LComme d’autres historiens écrivant sur l’ère de la rencontre et de la conquête qui a balayé les Amériques à partir de la fin du XVe siècle, Caroline Dodds Pennock commence son nouveau livre par le récit d’un voyage à travers l’océan Atlantique. Ce qui est différent, c’est que ce voyage, de 1519, était d’ouest en est – du soi-disant « Nouveau Monde » vers l’Europe.
Le navire était chargé de tant de trésors que l’or servait de lest ; un premier coup addictif de la vaste richesse minérale des Amériques qui devait circuler dans une économie mondiale de plus en plus interconnectée. Cependant, ce sont les personnes à bord, plutôt que le trésor dans la cale, qui sont au centre des préoccupations ici : non pas les conquistadors européens mais les peuples indigènes, en l’occurrence un groupe d’hommes et de femmes totonaques de l’actuel Mexique.
Les Totonaques, qui ont ensuite été présentés à la cour de Charles V, le Saint Empereur romain, n’étaient pas les premiers Amérindiens à arriver en Europe. Lors de ses premiers voyages transatlantiques dans les années 1490, Christophe Colomb a enlevé des dizaines de Taíno de ce qui sont aujourd’hui les Bahamas et Cuba. Au cours de sa longue et troublante carrière, il en réduira en esclavage des milliers d’autres.
On Savage Shores est une œuvre de récupération historique. Il remet ces personnages marginalisés sur la toile de l’histoire, compliquant les récits familiers d’« exploration » et de « découverte ». Il nous présente les Brésiliens qui ont rencontré Henry VIII et l’homme inuit qui a été amené à Bristol à la fin du XVIe siècle et a chassé des canards sur la rivière Avon. Nous apprenons que des milliers d’autres sont arrivés comme intermédiaires et traducteurs, diplomates et domestiques.
Pennock découvre leurs voyages et, si possible, leurs motivations, arguant avec force qu’ils ne devraient pas seulement être réécrits dans l’histoire, mais dans certains cas considérés comme des explorateurs à part entière; des gens qui ont voyagé dans ce qui était, après tout, des terres lointaines et inconnues, où ils ont cherché à comprendre de nouvelles langues et à donner un sens aux coutumes étrangères.
Elle révèle également que certains d’entre eux ne sont jamais partis. Leurs restes reposent dans des cimetières à travers l’Europe. Dans le cimetière de St Olave’s dans la ville de Londres, par exemple, non loin de l’endroit où Samuel Pepys devait plus tard être inhumé, se trouvent les tombes de deux Inuits décédés à Londres dans les années 1570, après avoir été enlevés de leur patrie. dans ce qui est aujourd’hui le Canada.

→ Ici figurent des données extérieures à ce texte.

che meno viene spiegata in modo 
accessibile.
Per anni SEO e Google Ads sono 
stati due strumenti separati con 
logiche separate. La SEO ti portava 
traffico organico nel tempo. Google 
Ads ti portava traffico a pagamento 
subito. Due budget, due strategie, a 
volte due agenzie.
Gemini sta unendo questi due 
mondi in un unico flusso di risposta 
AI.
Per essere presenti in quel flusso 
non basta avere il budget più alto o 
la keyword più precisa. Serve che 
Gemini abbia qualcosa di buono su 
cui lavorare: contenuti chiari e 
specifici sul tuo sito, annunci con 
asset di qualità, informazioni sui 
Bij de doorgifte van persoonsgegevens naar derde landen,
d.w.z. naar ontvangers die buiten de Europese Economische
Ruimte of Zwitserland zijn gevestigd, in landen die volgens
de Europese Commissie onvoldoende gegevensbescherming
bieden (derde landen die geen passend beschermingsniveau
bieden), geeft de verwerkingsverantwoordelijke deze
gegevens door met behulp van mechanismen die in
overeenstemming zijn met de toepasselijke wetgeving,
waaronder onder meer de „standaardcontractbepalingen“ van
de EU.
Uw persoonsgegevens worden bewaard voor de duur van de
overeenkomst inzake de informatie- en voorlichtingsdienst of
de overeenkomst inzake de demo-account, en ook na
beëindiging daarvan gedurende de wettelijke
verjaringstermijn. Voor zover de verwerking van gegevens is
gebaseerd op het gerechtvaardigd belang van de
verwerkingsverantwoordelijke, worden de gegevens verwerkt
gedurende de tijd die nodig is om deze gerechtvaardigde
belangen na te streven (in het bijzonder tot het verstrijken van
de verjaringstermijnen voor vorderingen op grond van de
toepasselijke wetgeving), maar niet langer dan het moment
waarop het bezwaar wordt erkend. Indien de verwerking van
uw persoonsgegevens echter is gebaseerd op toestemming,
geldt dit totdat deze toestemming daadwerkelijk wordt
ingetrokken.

L’histoire examinée ici a été soigneusement assemblée à partir de fragments brisés; de minuscules éclats de détails historiques à partir desquels Pennock construit une plus grande mosaïque. Les quelques biographies qui émergent de manière vivante des sources disponibles ont tendance à ne le faire que momentanément, avant que leurs sujets ne retombent dans les ténèbres de l’inconnaissable – leurs destins et les derniers actes de leur vie non enregistrés.
Pourtant, malgré cela, Pennock sélectionne habilement des hommes et des femmes qui, dans les récits traditionnels, ne sont mentionnés qu’en passant. Des personnages tels que Diego Colón , un homme Taíno issu d’une famille d’élite qui a été enlevé par Colomb et qui est devenu interprète et membre de la maison Colomb. Et Malintzin, une femme du peuple Nahua, dont les compétences de traductrice ont permis au conquistador Hernán Cortés de communiquer avec ses alliés et ses ennemis lors de la conquête de l’empire aztèque.
On Savage Shores implore à plusieurs reprises le lecteur d’essayer de répondre à une question simple mais fondamentale – à quoi ces rencontres et ces expériences ont-elles dû ressembler pour eux ? Surtout pour ceux qui sont arrivés en Europe alors que leurs propres sociétés étaient décimées par la maladie et la conquête ? Que pensaient-ils de l’Europe, de la grandeur des cours royales et de la pauvreté des cités foisonnantes ?
Dans l’un de ses premiers chapitres, Pennock nous exhorte à « imaginer le XVIe siècle un peu différemment ». Malgré les énormes défis présentés par les sources et la nature inévitablement fragmentaire des vies qui y apparaissent, peu de livres plaident aussi en faveur d’une telle réinvention.